Это было сказано, действительно от души. Прикажи она ему сейчас, скажем, броситься в Суру, море или холодный океан, Нафанаил с радостью сделал бы это, даже если бы желание ее являлось простым капризом. Прекрасная и трогательная, она нуждалась в нем, в его защите, в его помощи, и Нафанаил всем своим существом откликнулся на ее немой призыв, а в голове мелькнуло: «Пропал…» По матовой белизне лица Натали пробежал легкий розовый румянец, и она кротко улыбнулась.

— Вот теперь я верю тебе и чувствую твердость твоей воли, — произнесла Натали, ресницы ее затрепетали, но она так и не открыла глаз. — Я вижу свет вокруг тебя, с твоих ладоней струятся прямо на меня целебные серебряные лучи. Благодарю.

С этими словами она сделала шаг вперед и обняла Нафанаила, прижавшись лицом к его груди. Он застыл, невольно разведя руки в стороны, наподобие истукана, ощущая только тепло ее тела и легкий зуд в подбородке, уткнувшемся в облачко белокурых волос Натали.

Объятие длилось несколько мгновений. Затем она отступила и открыла сияющие глаза.

— А зачем ты держишь под подушкой пистолет? — вдруг спросила Натали. — Ведь ты же никого не боишься?

— Ну… — не нашелся ничего ответить Нафанаил, продолжая стоять с вытянутыми в сторону руками.

— И зачем ты отобрал его у доктора?

— Оружие в руках человека, не умеющего с ним обращаться, может привести к неприятностям для него самого, — пришел, наконец, в себя Кекин и опустил руки. — И потом, я не отобрал пистолет у доктора, а взял его на время.

— Вот тут ты лукавишь, — улыбнулась Натали. — Ты его отобрал навсегда.

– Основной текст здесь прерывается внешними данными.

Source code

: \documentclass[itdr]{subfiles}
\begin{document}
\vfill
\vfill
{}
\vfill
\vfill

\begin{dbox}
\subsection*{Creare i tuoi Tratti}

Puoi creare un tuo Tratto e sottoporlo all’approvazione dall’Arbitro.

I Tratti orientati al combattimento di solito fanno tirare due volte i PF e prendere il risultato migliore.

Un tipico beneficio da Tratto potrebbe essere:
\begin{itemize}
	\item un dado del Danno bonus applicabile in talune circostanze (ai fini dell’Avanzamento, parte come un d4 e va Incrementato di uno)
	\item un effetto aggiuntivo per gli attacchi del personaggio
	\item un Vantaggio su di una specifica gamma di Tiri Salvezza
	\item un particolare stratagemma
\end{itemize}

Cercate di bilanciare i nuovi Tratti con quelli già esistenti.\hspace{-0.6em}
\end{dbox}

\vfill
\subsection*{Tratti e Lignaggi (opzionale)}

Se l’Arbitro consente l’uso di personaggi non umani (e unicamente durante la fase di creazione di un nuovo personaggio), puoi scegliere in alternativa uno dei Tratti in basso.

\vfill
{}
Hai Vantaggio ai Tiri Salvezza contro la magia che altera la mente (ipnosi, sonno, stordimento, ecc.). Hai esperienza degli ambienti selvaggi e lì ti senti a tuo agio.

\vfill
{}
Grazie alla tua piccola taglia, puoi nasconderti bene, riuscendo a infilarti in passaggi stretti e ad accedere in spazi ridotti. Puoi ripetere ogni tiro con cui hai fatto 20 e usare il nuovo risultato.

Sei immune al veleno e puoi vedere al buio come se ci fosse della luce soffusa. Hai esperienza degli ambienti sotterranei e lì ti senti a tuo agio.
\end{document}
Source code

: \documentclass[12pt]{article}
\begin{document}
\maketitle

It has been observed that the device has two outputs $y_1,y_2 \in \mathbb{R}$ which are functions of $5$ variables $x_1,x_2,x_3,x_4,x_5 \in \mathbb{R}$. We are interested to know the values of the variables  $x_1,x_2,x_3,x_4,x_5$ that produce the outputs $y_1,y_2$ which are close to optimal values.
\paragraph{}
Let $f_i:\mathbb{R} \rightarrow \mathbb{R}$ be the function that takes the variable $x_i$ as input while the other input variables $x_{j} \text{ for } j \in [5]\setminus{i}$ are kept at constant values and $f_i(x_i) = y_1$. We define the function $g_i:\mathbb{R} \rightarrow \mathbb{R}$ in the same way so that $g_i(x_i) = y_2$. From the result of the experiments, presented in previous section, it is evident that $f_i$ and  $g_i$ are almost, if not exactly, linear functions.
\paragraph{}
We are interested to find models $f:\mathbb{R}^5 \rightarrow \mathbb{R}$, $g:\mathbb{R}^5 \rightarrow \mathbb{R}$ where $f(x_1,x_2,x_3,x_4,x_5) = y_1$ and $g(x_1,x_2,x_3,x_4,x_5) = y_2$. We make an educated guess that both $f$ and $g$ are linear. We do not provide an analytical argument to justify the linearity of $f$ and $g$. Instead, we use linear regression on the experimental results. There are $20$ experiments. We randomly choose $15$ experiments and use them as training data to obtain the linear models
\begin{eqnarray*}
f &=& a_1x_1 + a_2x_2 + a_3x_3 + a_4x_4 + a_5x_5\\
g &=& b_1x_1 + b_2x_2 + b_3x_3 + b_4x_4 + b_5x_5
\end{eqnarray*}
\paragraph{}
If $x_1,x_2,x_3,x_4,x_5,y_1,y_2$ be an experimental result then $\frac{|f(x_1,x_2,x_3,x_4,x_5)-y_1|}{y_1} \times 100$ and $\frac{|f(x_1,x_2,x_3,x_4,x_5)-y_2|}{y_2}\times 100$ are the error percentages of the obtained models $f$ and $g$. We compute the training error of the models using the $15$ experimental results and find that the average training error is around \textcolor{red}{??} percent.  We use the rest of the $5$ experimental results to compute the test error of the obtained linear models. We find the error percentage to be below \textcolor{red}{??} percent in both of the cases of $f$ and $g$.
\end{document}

Не советую пытаться меня провести, особенно в утренние часы. Все равно ничего не получится. К тому же, — она на мгновение задумалась, — доктор Гуфеланд превосходно разбирается в пистолетах и отменно стреляет.

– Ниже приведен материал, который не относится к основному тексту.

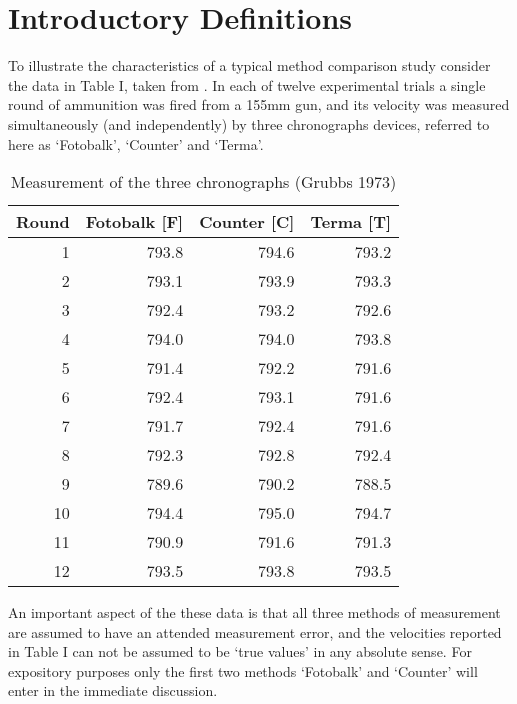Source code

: \documentclass[12pt, a4paper]{report}
\theoremstyle{plain}
\theoremstyle{definition}
\theoremstyle{remark}
\begin{document}
	
	
	
	\section{Introductory Definitions}
	
	
	


	To illustrate the characteristics of a typical method comparison study consider the data in Table I, taken from \citet{Grubbs73}.
	\smallskip
	In each of twelve experimental trials a single round of ammunition was fired from a 155mm gun, and its velocity was measured
	simultaneously (and independently) by three chronographs devices, referred to here as `Fotobalk', `Counter' and `Terma'.
	\smallskip
	
	
	\newpage
	
	\begin{table}[ht]
		\begin{center}
			\begin{tabular}{rrrr}
				\hline
				Round& Fotobalk [F] & Counter [C]& Terma [T]\\
				\hline
				1 & 793.8 & 794.6 & 793.2 \\
				2 & 793.1 & 793.9 & 793.3 \\
				3 & 792.4 & 793.2 & 792.6 \\
				4 & 794.0 & 794.0 & 793.8 \\
				5 & 791.4 & 792.2 & 791.6 \\
				6 & 792.4 & 793.1 & 791.6 \\
				7 & 791.7 & 792.4 & 791.6 \\
				8 & 792.3 & 792.8 & 792.4 \\
				9 & 789.6 & 790.2 & 788.5 \\
				10 & 794.4 & 795.0 & 794.7 \\
				11 & 790.9 & 791.6 & 791.3 \\
				12 & 793.5 & 793.8 & 793.5 \\
				\hline
			\end{tabular}
			\caption{Measurement of the three chronographs (Grubbs 1973)}
		\end{center}
	\end{table}
	
	An important aspect of the these data is that all three methods of
	measurement are assumed to have an attended measurement error, and
	the velocities reported in Table I can not be assumed to be `true
	values' in any absolute sense. For expository purposes only the
	first two methods `Fotobalk' and `Counter' will enter in the
	immediate discussion.
	
\end{document}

— Он вам… тебе сам это говорил?

— Нет. Я просто знаю…

Потом была дорога, скучные пейзажи, четыре или пять остановок, во время которых Нафанаил перебросился несколькими фразами с графом, постоялый двор и постель в комнате, соседствующей с комнатой, занимаемой Платоном Васильевичем. Уже в постели, засыпая, Кекин поймал себя на мысли, что в течение всего этого дня ни разу не подумал о Лизаньке Романовской. Еще вчера, такая близкая и заставляющая думать о себе постоянно, сегодня она была так далека, будто существовала в какой-то другой жизни, за которой закрылась дверь, и оставалось только запереть ее на большой амбарный замок, а ключ выбросить в Волгу, что плескалась в нескольких десятках саженей от постоялого двора. И продолжать жить дальше.

6

После Нижнего Новгорода дорога стала прямее и лучше, и путь до Владимира поезд графа Волоцкого, состоящий теперь из берлина, дормеза и венской коляски Кекина, проделал всего с одной ночной остановкой.

В Москву решили не заезжать и, доехав до городка Покрова, свернули с тракта на проселок. Переночевав в Киржаче, во второй половине дня добрались до Александрова и, переправившись через Дубну, покинули, наконец, пределы Владимирской губернии.

До имения Волоцких, села Никольского, доехали только вечером.

За время пути, в одну из остановок на ночь, случился весьма неприятный инцидентус. Милая и приветливая с Нафанаилом по утрам, Натали была холодна с ним вечерами, и он ловил на себе ее взгляды, которые вполне можно было назвать неприязненными. А в этот вечер, покинув свою коляску и направляясь на постоялый двор, он услышал из окна дормеза слова, крепко его огорчившие и надолго засевшие в голове.

— Тетушка, погодите выходить, — сказала Натали, встретившись взглядом с Кекиным и отпрянув от окна, будто она увидела за ним что-то крайне неприятное для себя.